Repeat, word for word, the lines of the records from the first line through the line containing "saldırgan tarafından aktif", including both of those lines.
** Opening Record set block **
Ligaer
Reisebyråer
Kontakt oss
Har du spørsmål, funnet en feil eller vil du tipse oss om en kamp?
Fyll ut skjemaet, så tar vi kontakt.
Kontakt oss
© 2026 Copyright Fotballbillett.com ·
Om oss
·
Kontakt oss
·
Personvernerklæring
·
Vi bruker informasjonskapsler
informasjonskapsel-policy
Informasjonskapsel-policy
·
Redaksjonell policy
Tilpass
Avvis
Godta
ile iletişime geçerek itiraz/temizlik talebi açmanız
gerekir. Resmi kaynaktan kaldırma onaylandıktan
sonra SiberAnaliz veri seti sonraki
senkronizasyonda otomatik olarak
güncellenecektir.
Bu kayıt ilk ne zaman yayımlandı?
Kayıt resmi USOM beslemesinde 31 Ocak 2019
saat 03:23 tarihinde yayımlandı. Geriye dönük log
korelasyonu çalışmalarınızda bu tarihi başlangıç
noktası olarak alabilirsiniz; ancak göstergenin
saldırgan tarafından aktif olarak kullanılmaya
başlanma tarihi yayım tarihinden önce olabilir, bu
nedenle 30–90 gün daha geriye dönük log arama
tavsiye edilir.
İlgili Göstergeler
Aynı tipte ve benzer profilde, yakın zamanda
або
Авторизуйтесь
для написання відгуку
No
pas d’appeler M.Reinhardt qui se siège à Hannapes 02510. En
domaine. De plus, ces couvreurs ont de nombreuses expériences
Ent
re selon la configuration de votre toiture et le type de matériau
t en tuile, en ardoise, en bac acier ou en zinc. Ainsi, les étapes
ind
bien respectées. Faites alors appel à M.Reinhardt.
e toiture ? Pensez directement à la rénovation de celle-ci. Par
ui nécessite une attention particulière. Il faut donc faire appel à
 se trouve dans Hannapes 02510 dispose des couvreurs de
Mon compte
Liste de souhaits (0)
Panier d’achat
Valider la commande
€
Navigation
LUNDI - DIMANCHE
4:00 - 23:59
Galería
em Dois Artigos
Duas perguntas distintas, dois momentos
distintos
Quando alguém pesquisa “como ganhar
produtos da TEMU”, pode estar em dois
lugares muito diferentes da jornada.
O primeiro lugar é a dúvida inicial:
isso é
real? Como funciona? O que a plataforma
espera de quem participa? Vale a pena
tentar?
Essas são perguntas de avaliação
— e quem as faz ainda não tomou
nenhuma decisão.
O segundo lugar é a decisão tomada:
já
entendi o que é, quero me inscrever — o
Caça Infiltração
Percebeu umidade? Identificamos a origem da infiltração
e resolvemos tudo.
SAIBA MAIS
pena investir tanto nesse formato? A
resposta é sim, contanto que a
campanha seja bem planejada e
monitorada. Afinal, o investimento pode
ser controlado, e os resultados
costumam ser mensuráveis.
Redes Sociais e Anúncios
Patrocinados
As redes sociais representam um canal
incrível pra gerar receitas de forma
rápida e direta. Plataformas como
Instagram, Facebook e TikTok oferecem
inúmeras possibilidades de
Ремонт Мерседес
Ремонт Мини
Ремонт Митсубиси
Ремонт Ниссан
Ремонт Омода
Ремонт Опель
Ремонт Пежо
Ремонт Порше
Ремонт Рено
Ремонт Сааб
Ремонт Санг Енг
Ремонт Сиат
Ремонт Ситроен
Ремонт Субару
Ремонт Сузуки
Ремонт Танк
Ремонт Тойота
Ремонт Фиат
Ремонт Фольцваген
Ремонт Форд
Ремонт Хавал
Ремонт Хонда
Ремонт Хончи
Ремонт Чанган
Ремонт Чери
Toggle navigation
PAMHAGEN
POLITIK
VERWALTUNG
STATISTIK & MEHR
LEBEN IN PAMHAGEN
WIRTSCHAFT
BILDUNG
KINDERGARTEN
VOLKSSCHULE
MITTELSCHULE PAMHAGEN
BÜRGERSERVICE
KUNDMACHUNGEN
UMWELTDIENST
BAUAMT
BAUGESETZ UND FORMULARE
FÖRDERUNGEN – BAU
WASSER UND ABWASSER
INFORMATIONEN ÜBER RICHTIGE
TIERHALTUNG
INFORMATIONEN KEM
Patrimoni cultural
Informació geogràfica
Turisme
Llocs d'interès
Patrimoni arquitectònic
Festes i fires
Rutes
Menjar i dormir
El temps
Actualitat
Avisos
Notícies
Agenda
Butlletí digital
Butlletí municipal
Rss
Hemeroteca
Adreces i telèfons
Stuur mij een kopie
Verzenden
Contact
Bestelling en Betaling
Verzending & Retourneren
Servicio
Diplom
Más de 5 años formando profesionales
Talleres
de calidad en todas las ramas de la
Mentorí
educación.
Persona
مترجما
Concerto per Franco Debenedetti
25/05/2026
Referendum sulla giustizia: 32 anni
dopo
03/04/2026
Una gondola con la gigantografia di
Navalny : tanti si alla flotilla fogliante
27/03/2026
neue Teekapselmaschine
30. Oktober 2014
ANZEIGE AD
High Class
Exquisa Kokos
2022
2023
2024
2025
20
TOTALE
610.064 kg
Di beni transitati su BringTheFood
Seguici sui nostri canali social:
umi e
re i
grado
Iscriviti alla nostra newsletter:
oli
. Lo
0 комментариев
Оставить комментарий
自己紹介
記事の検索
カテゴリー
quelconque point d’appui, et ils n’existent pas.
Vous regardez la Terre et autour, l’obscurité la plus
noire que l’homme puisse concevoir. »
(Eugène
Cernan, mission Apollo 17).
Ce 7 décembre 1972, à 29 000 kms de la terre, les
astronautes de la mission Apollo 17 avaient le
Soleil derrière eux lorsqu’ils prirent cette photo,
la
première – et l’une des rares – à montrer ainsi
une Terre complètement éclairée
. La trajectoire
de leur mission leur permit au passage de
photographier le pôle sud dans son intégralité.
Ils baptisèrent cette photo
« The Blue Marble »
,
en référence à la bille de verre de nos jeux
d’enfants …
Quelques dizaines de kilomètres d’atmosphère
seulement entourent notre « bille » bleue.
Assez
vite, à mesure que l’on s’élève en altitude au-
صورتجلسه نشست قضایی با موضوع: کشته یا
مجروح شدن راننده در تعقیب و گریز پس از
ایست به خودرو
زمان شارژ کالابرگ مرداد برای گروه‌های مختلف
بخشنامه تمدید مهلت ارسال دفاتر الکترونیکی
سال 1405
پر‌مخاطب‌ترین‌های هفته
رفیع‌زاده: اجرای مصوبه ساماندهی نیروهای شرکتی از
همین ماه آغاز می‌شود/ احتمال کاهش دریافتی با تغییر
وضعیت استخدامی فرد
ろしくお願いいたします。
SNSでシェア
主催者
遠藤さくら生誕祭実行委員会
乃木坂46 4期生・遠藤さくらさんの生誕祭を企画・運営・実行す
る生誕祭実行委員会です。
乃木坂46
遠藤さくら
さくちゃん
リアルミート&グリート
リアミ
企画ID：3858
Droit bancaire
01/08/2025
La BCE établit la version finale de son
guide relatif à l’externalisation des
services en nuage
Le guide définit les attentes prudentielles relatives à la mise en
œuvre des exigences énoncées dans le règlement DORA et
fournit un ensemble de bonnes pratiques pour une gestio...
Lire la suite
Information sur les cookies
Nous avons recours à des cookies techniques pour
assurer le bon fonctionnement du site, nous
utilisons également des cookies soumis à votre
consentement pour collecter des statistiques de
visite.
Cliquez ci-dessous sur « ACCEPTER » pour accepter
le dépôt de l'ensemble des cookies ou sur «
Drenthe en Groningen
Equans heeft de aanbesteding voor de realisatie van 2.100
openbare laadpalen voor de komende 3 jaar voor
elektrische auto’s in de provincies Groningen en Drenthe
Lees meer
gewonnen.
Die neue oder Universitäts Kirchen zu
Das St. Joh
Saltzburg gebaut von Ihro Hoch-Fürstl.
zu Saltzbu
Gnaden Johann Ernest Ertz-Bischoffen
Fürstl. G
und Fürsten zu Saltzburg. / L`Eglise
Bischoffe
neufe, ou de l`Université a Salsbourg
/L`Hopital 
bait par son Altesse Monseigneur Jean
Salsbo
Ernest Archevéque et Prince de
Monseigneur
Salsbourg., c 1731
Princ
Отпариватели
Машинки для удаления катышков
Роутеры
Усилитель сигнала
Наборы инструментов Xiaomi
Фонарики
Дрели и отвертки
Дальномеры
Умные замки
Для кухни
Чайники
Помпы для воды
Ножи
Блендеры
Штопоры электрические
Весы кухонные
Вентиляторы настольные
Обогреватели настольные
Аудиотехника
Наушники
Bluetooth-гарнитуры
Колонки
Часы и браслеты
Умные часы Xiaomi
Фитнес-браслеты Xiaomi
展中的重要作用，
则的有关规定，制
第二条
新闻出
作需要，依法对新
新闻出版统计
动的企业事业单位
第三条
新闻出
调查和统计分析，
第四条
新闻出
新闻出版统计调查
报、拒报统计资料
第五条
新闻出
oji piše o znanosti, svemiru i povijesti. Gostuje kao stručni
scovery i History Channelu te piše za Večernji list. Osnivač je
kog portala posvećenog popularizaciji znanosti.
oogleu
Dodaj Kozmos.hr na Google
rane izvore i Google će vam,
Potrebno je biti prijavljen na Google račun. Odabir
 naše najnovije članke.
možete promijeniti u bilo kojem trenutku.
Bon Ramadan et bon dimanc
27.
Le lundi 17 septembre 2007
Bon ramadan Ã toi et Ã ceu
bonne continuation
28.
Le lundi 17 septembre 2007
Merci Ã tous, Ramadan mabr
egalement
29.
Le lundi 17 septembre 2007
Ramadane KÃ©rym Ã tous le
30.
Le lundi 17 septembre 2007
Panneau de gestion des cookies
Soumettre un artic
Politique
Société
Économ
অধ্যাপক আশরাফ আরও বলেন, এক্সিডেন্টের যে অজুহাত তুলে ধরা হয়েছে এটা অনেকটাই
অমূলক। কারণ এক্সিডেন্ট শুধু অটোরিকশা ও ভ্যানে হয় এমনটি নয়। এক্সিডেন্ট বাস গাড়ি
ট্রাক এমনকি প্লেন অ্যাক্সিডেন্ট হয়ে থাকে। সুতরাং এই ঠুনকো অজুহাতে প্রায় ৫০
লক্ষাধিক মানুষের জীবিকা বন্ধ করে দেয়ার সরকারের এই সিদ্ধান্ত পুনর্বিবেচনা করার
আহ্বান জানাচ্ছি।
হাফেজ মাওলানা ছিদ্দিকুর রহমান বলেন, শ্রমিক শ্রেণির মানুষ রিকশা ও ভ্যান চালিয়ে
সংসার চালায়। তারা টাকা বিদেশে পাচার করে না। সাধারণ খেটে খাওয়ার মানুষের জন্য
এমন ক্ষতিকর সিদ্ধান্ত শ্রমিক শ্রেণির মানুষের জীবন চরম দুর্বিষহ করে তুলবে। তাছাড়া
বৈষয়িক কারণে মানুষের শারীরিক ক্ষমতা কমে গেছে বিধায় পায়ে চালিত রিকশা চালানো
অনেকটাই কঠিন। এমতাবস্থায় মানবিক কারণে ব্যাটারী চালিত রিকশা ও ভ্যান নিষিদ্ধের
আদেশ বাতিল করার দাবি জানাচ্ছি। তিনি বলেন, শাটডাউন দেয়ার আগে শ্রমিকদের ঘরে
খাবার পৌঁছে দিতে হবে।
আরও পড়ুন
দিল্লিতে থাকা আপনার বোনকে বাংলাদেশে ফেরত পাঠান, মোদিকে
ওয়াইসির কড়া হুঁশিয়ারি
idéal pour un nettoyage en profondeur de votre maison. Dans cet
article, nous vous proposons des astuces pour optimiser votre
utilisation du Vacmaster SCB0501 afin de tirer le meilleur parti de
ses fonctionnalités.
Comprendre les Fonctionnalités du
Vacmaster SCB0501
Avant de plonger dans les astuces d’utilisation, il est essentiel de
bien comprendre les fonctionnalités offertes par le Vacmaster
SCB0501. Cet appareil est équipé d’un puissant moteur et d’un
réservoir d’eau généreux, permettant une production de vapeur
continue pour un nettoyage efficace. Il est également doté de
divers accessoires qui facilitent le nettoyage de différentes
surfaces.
** Closing Record set block **
Answer section:
Ligaer
Reisebyråer
Kontakt oss
Har du spørsmål, funnet en feil eller vil du tipse oss om en kamp?
Fyll ut skjemaet, så tar vi kontakt.
Kontakt oss
© 2026 Copyright Fotballbillett.com ·
Om oss
·
Kontakt oss
·
Personvernerklæring
·
Vi bruker informasjonskapsler
informasjonskapsel-policy
Informasjonskapsel-policy
·
Redaksjonell policy
Tilpass
Avvis
Godta
ile iletişime geçerek itiraz/temizlik talebi açmanız
gerekir. Resmi kaynaktan kaldırma onaylandıktan
sonra SiberAnaliz veri seti sonraki
senkronizasyonda otomatik olarak
güncellenecektir.
Bu kayıt ilk ne zaman yayımlandı?
Kayıt resmi USOM beslemesinde 31 Ocak 2019
saat 03:23 tarihinde yayımlandı. Geriye dönük log
korelasyonu çalışmalarınızda bu tarihi başlangıç
noktası olarak alabilirsiniz; ancak göstergenin
saldırgan tarafından aktif olarak kullanılmaya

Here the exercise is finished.